# Low voltage lights tripping CAFI



## JBrzoz00 (Nov 17, 2013)

Has anyone had issues with a low voltage transformer (in my case a magnetic one) intermittently tripping a CAFI breaker? Seems to only trip if lights have been off for a while and then get turned on.


----------



## joebanana (Dec 21, 2010)

Why do you have a lighting xfmr. on a CAFI ?(AFCI?)


----------



## 480sparky (Sep 20, 2007)

Never heard of 12v landscape lighting transformers that plug into a receptacle?

CAFI=Combination Arc Fault Interrupter.

The inrush current may be tripping the GFCI portion that's built in to many AFCIs.


----------



## JBrzoz00 (Nov 17, 2013)

I mean CAFI as in the kind that detect series and parallel faults not the afci/gfci combos. Only does this on 2 circuits, I have other circuits with the same transformers and the same CAFI breakers, they don't trip intermittently.


----------



## macmikeman (Jan 23, 2007)

What brand arc fault breakers , what brand transformers, for starters.


----------



## Service Call (Jul 9, 2011)

480sparky said:


> Never heard of 12v landscape lighting transformers that plug into a receptacle?
> 
> CAFI=Combination Arc Fault Interrupter.
> 
> The inrush current may be tripping the GFCI portion that's built in to many AFCIs.




They're readily available and in abundance.


----------



## 480sparky (Sep 20, 2007)

Service Call said:


> They're readily available and in abundance.



What is? Landscape lights? Receptacles? Combination AFCI breakers? 12v transformers?


----------



## Service Call (Jul 9, 2011)

12v landscape transformers that plug in.


----------



## 480sparky (Sep 20, 2007)

Service Call said:


> 12v landscape transformers that plug in.

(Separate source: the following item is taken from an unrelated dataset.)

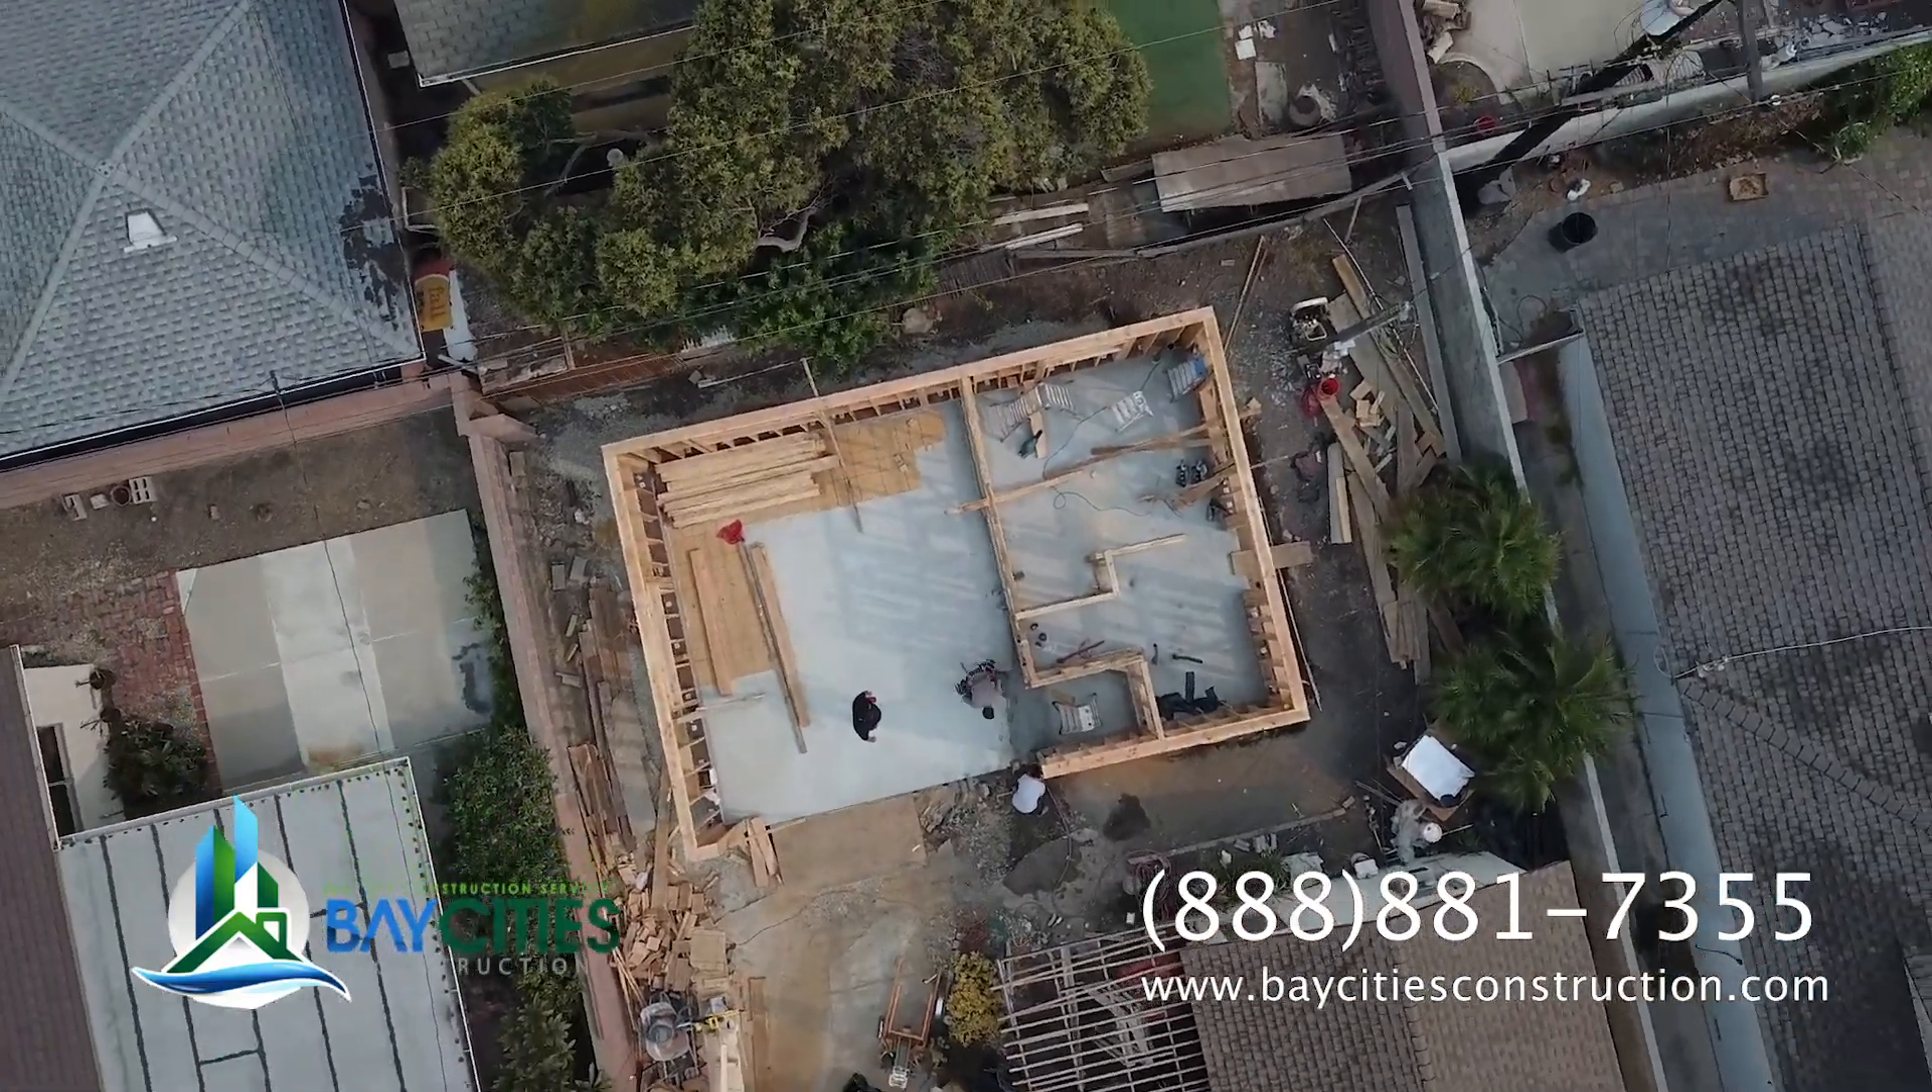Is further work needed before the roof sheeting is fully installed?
Yes.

And the relevance of that is...........? :blink:


----------



## Service Call (Jul 9, 2011)

480sparky said:


> Never heard of 12v landscape lighting transformers that plug into a receptacle?QUOTE]
> 
> 
> Just responding to your question.


----------



## daks (Jan 16, 2013)

Swap the CAFI breakers around see if the problem follows the breaker.


----------



## JBrzoz00 (Nov 17, 2013)

Swapped breakers and the problem does not change. I have it nailed down to the transformers. Breakers are square d qo style.


----------



## Majewski (Jan 8, 2016)

Does any load trip afcis or just this/these transformers?


----------



## Service Call (Jul 9, 2011)

One other thing, these transformers are meant for outdoor applications. Why is there an AFCI involved?


----------



## lighterup (Jun 14, 2013)

Service Call said:


> One other thing, these transformers are meant for outdoor applications. Why is there an AFCI involved?


I wondered the same thing , then thought maybe installer pulled 
120v power from an indoor source , probably sharing the same 
external wall.
I would not do it this way but just guessing.
If I were the installer , I would put landscape transformer lighting
on its own 20 amp gfci protected circuit (or WP gfci).

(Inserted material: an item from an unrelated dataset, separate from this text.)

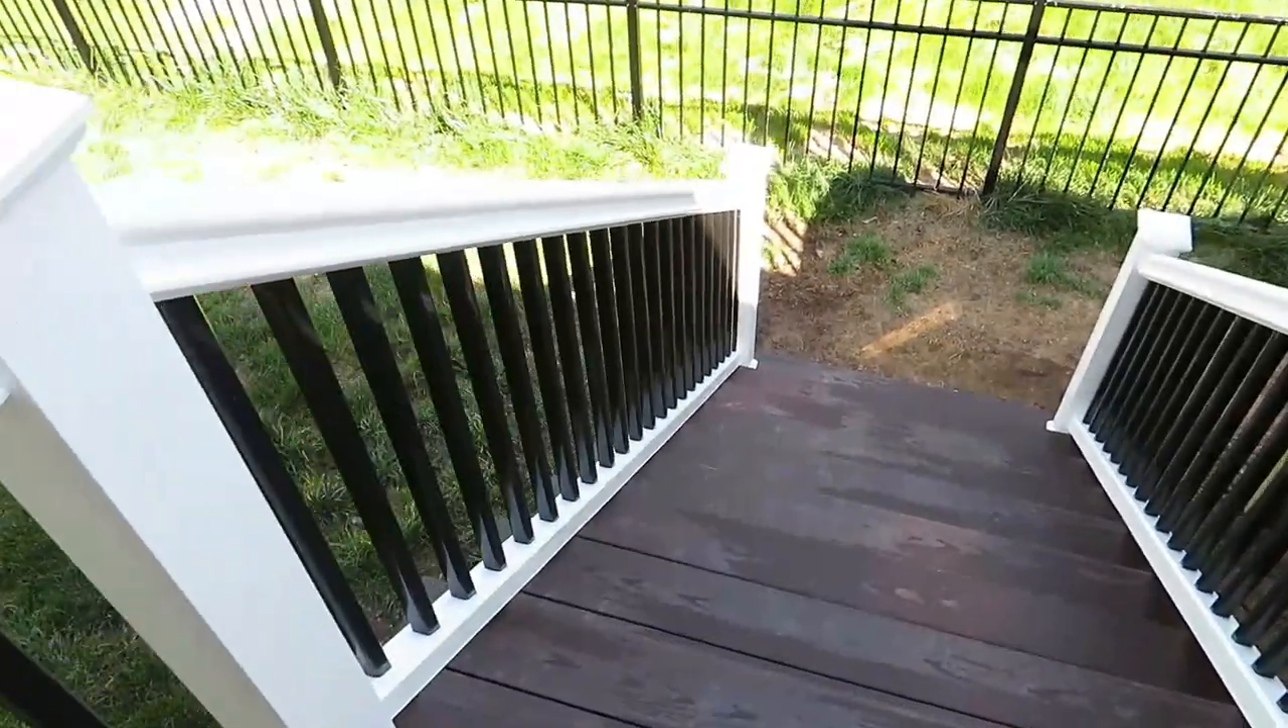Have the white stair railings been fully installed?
Yes.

Having said all of this , I am not even sure original post is talking
about outdoor landscape low voltage lighting. The lighting was not
specified , just the transformer. To my knowledge those are rated
for outdoor use only.


----------



## JBrzoz00 (Nov 17, 2013)

It's just these transformers, one is for some post lights on the front steps on the foyer entry circuit. 

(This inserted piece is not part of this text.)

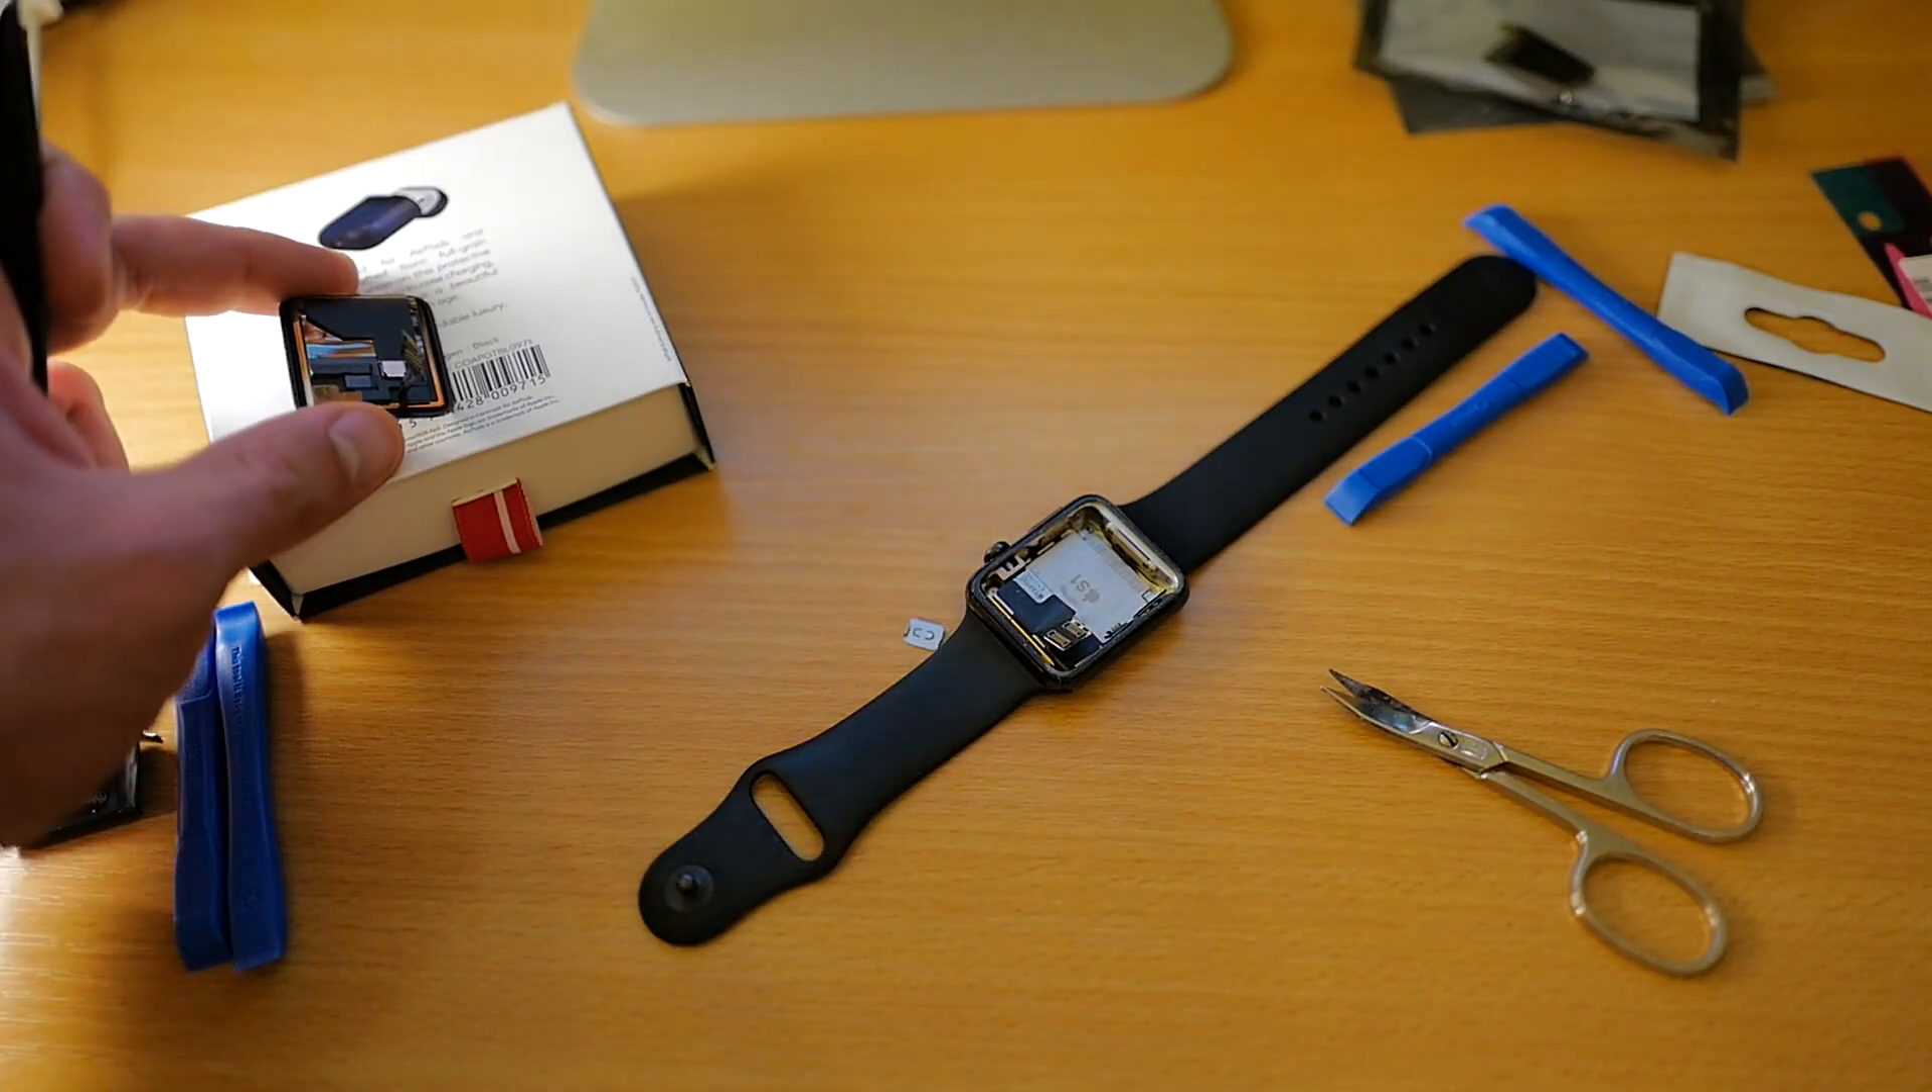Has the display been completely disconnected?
Yes.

One is on the 2nd floor living room circuit for the 2nd floor deck post lights on the living room circuit.

I have a 3rd that is for some post lights on a 3rd floor deck, this one has never tripped the afci.

Transformers are rated for indoor/outdoor. The 120 plug in is only 2 wire, no ground.


----------



## MikeFL (Apr 16, 2016)

Try contacting the xfrmr manufacturer and see what they say.


----------